YARIN 8 MART DÜNYA KADINLAR GÜNÜ’NÜ KARŞILAYACAĞIZ
Yarın 8 Mart Dünya Kadınlar Günü’nü karşılayacağız. Bu konuda vicdani farkındalık düzeyinin küresel ölçekte yükselişi memnuniyet verici olsa da, hala kadınla şiddetin yana yana gelmesi bir skandaldır. Biz kadın deyince ne anlamalıyız? Beşik sallayan, çocuğunu doyurup, giydirip, büyüten anneyi mi? Biz kadın denildiğinde neyi görmeliyiz? Evini çekip çeviren, eşine destek veren, aşını işini dert eden bir fedakârlık anıtını mı? Biz kadını nasıl tarif etmeliyiz? Şeref ve namus timsali, ar ve iffet simgesi mi? Kadına baktığımızda neyin mahcubiyetini yaşamalıyız? Dinmeyen şiddetin mi? Verilmeyen değerin mi? Eksilmeyen istismar ve cinayetlerin mi?
“GÖNÜL YIKMAK, KÂBE YIKMAKTAN DAHA BÜYÜK BİR GÜNAHTIR”

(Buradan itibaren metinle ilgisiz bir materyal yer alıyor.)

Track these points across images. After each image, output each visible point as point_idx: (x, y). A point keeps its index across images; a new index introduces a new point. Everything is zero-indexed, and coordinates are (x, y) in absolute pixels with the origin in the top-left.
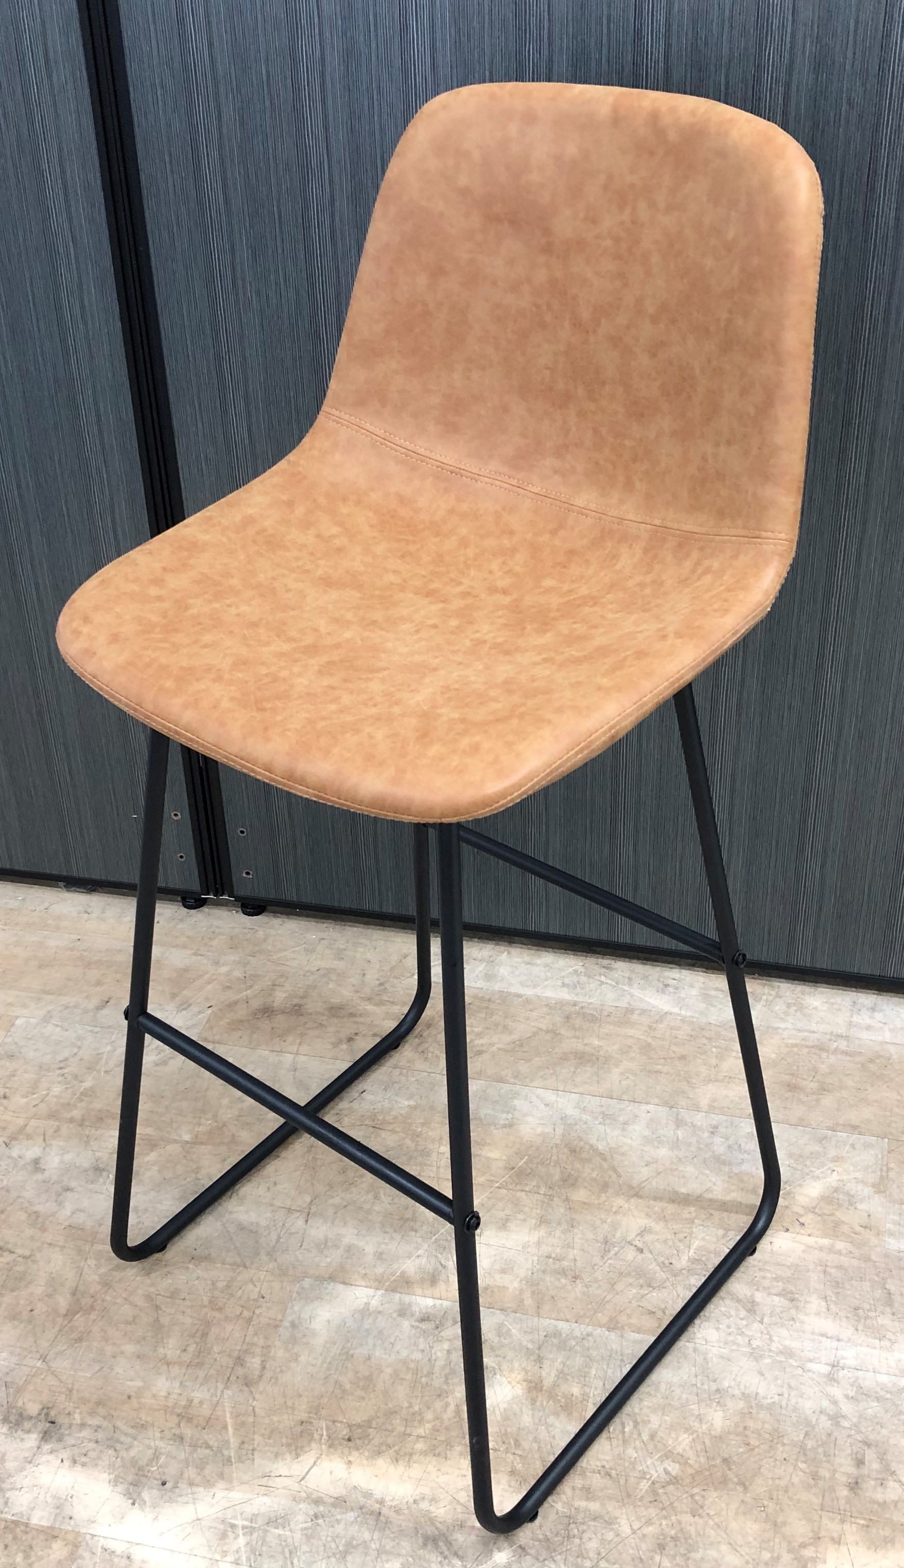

Kadına baktığımızda, üzücü olsa da bu söylediklerimin hepsi fazlasıyla vardır ve karşımızdadır. En temel sorun, en bariz ayıp kadının bir insan olduğu gerçeğinin unutuluyor, umursanmıyor oluşudur. Kadın her şeyden önce bir insan, her şeyden önce eşref-i mahlûkattır. Kadınlar şiddete, istismara, tacize maruz kalmaktadır ki, bu dehşet tablosu insanım diyen, vicdan sahibi her kişi için bir utançtır. Hz. Mevlana diyor ki: “Gönül yıkmak, Kâbe yıkmaktan daha büyük bir günahtır.” Eğer var olacaksak, eğer geleceği şuurla kavrayıp, irademizle kaleme alacaksak kadına yönelik şiddeti durdurmalı, katilleri ve şiddet faillerini toplumdan tecrit etmeliyiz. Kadınlarımız hak ettiği toplumsal mevkii almalı, siyasetten ticarete, ekonomiden sanata, eğitimden spora layık olduğu mertebelere yükselmeli, yalnızca şiddet konuşulurken hatırlanmamalı, yalnızca 8 Mart’a sıkıştırılmamalıdır. Bu sorumluluk hepimizin omuzlarındadır. Unutmayınız ki, kadınlar kadar güçlüyüz, kadınlar kadar insanız, kadınlar kadar medeniyiz. Bugünkü grup toplantımıza teşrif eden hanımefendiler başta olmak üzere, tüm kadınlarımızın, aziz şehitlerimizin tüm muhterem annelerinin 8 Mart Dünya Kadınlar Günü’nü kutluyorum.